Through the shifting smoke clouds we could see them advancing on a run,—an ugly, motley line, part blue, part gray, part everything,—yelling as they swept forward like a pack of infuriated wolves, their fierce faces scowling savagely behind the rifles. It was half war, half riot—the reckless onslaught of outcasts bent on plunder, inspired by lust, yet guided by rude discipline.

I knew little of detail; faces were blurred, unrecognizable; all I seemed to note clearly was that solid, brutal, heartless, blaspheming line of desperate men sweeping toward us with a relentless fury our puny bullets could not check. Reckless ferocity was in that mad rush; they pressed on more like demons than human beings. I saw men fall; I saw the living stumble over the dead. I heard cries of agony, shouts, curses, but there was no pause. I could mark their faces now, cruel, angry, revengeful; the hands that grasped the veranda railings; the leaping bodies; the rifle-butts uplifted to batter down our frail defences.

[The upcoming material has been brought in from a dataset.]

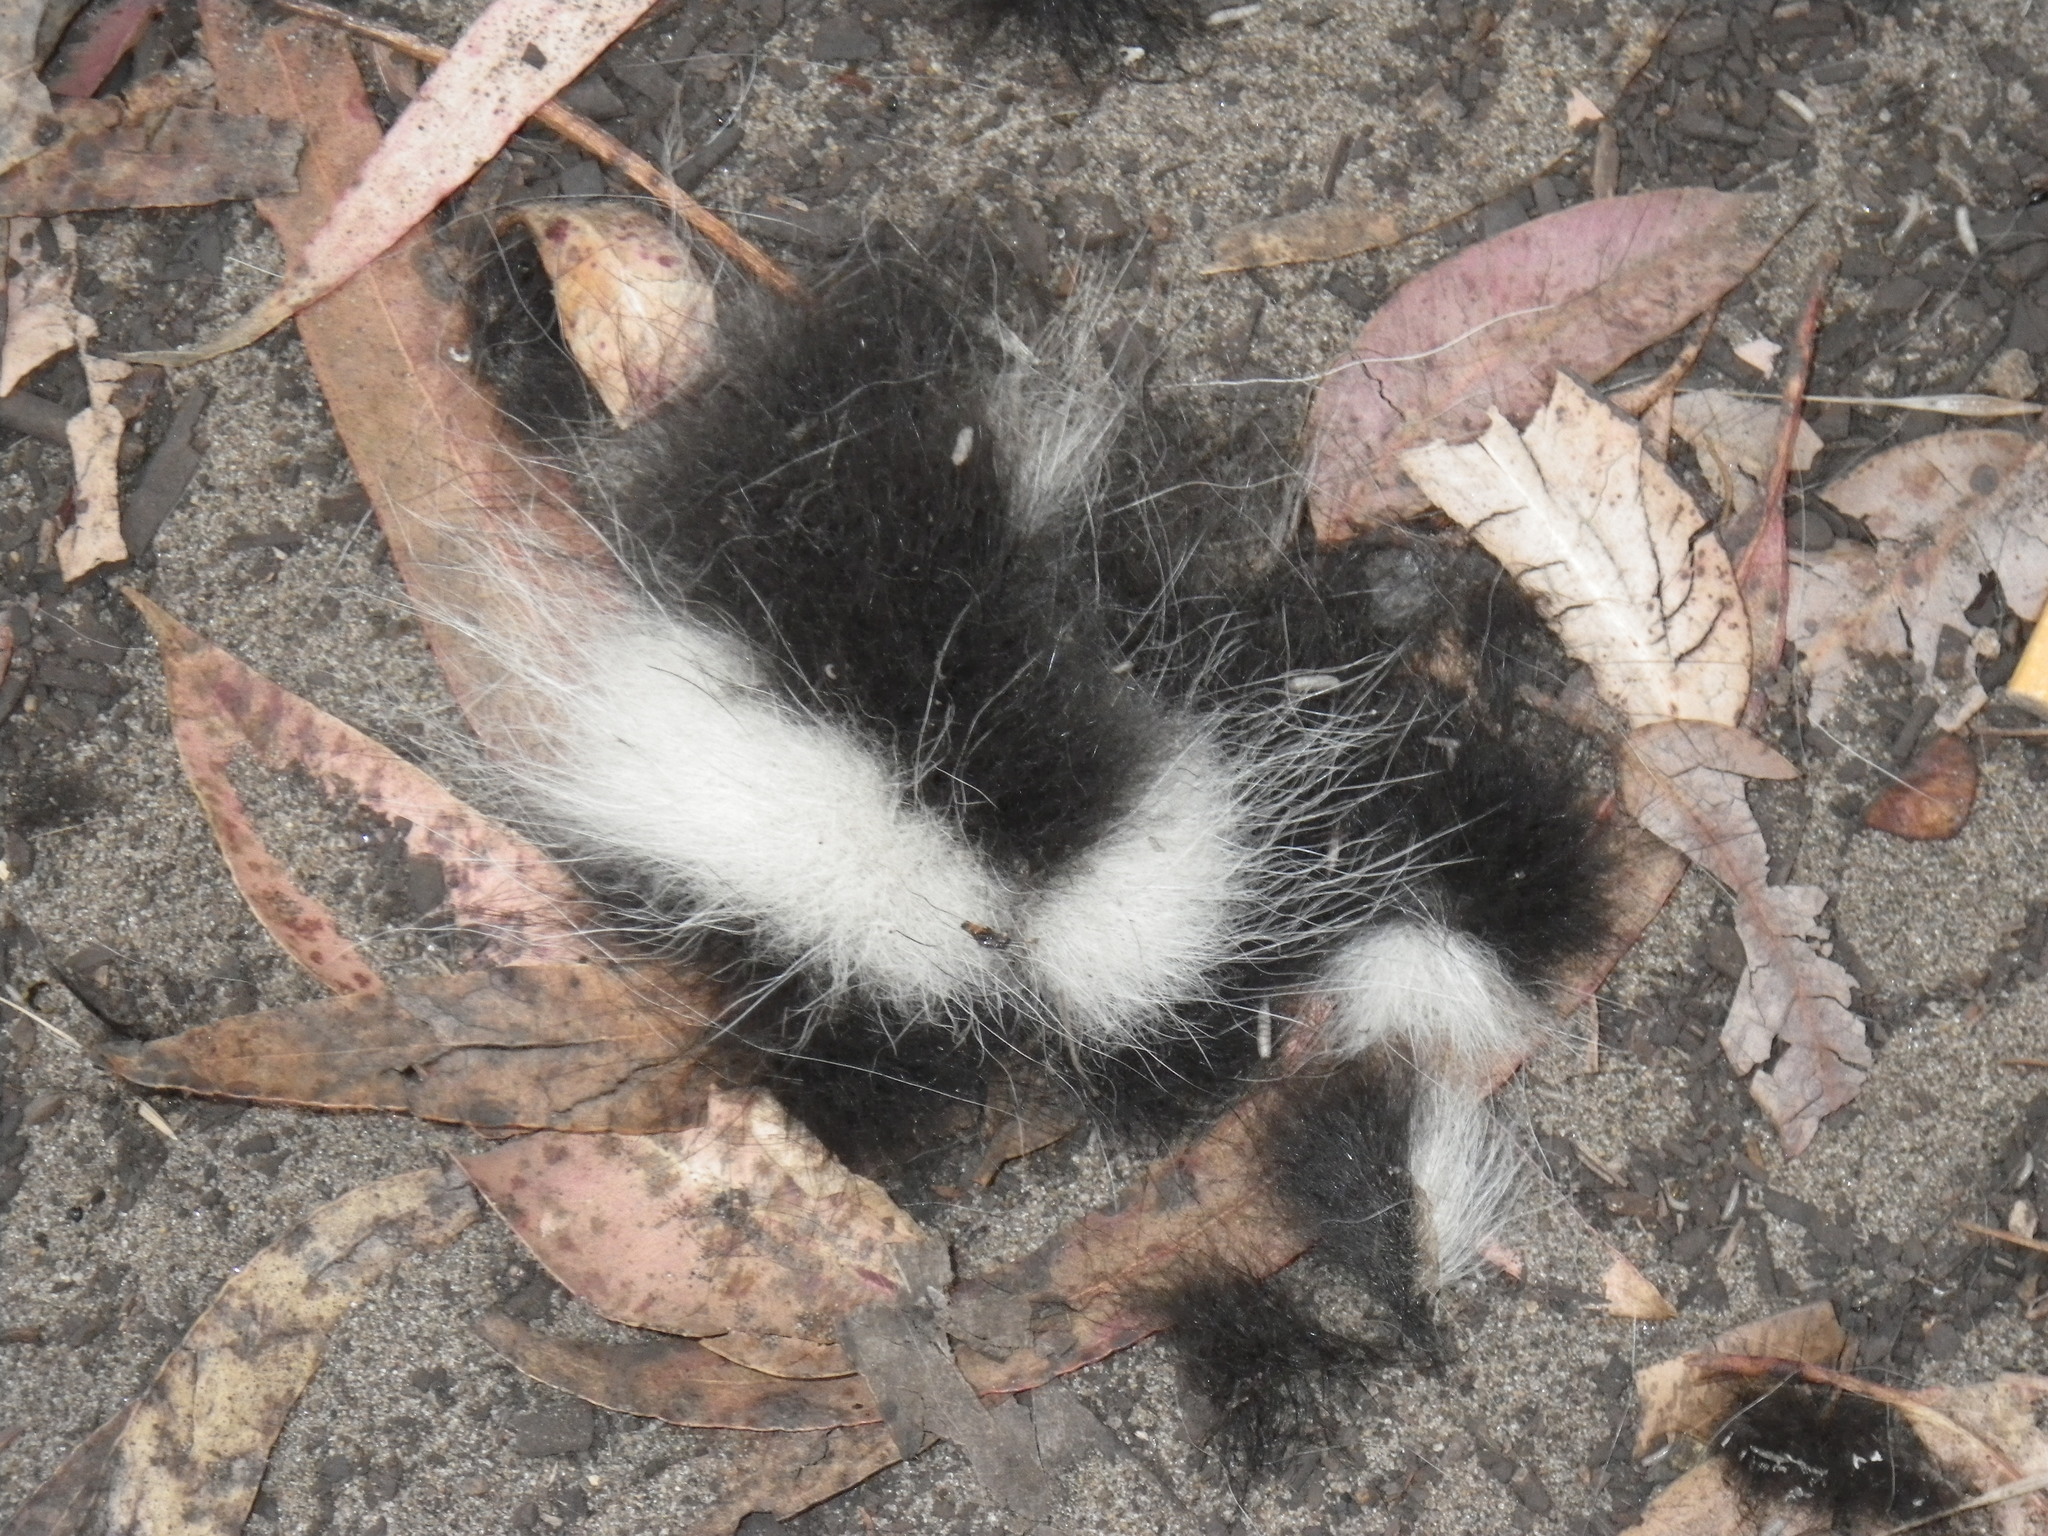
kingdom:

As trapped tigers we fought, hurling them back from the windows, slashing, clubbing, striking with fist and steel. Two lay dead across the sill before me, cloven to the very chin, but their bleeding bodies were hurled remorselessly aside, while others clambered forward, mad from lust of blood, crazed with liquor. With clubbed guns we cleared it again and again, battering mercilessly at every head that fronted us. Then a great giant of a fellow—dead or alive I know not—was hurled headlong through the opening, an inert, limp weight, that bore the two soldiers beside me to the floor beneath his body. With wide sweep of my gun I struck him, shattering the stock into fragments, and swung back to meet the others, the hot barrel falling to right and left like a flail. They were through and on me! Wild as any sea-rover of the north I fought, crazed with blood, unconscious of injury, animated solely by desire to strike and slay! Back I had to go; back—I trod on dead bodies, on wounded shrieking in pain, yet no man who came within sweep of that iron bar lived. I loved to hear the thud of it, and I fronted those glaring eyes, my blood afire, my arms like steel. Through the red mist I beheld Caton for an instant as twenty brutal hands uplifted, and then hurled him into the ruck beneath their feet. Whether I fought alone I knew not, cared not. Then some one pressed next to me, facing as I did, wielding a sword like a madman. We had our backs against the piano, our shoulders touched; before us that mob swayed, checked for the moment, held fast by sudden overpowering dread. I glanced aside. My companion was Brennan, hatless, his deep-set eyes aflame, his coat torn off, his shirt ripped open to the waist, his bare breast red with blood.

“No shootin', damn ye!” shouted a voice, hoarsely. “No shootin'; I want that Reb alive!”

Through the swirling smoke I recognized the malicious face of Red Lowrie as he pushed his way to the front. To me it was like a personal challenge to combat.

“Rush them!” I muttered into Brennan's ear. “Hurl them back a bit, and then dodge under into the next room.”

I never waited to ascertain if he heard me. With one fierce spring I struck their stunned line, and my iron bar swept a clear space as it crashed remorselessly into them. The next instant Lowrie and I were seemingly alone and fronting each other. A wild cat enraged by pain looks as he did when he leaped to meet me. Hate, deadly, relentless, glared in his eyes, and with a yell of exultation he swung up his long rifle and struck savagely at my head with the stock. I caught it partially on my barrel, breaking its full force, and even as it descended upon my shoulder, jabbed the muzzle hard into his leering face. With a snarl of pain he dropped his gun and grappled with me, but as his fingers closed about my throat, something swirled down through the maze, and the maddened brute staggered back, his arms uplifted, his red beard cloven in twain.

“Now for it, Wayne!” shouted Brennan. “Back with you!”

With a dive I went under the piano. I heard the sliding doors shut behind us, and almost with the sound was again upon my feet.

“To the stairs!” I panted. “Brennan, take the women to the stairs; those fellows are not in the hallway yet, and we can hold them there a while.”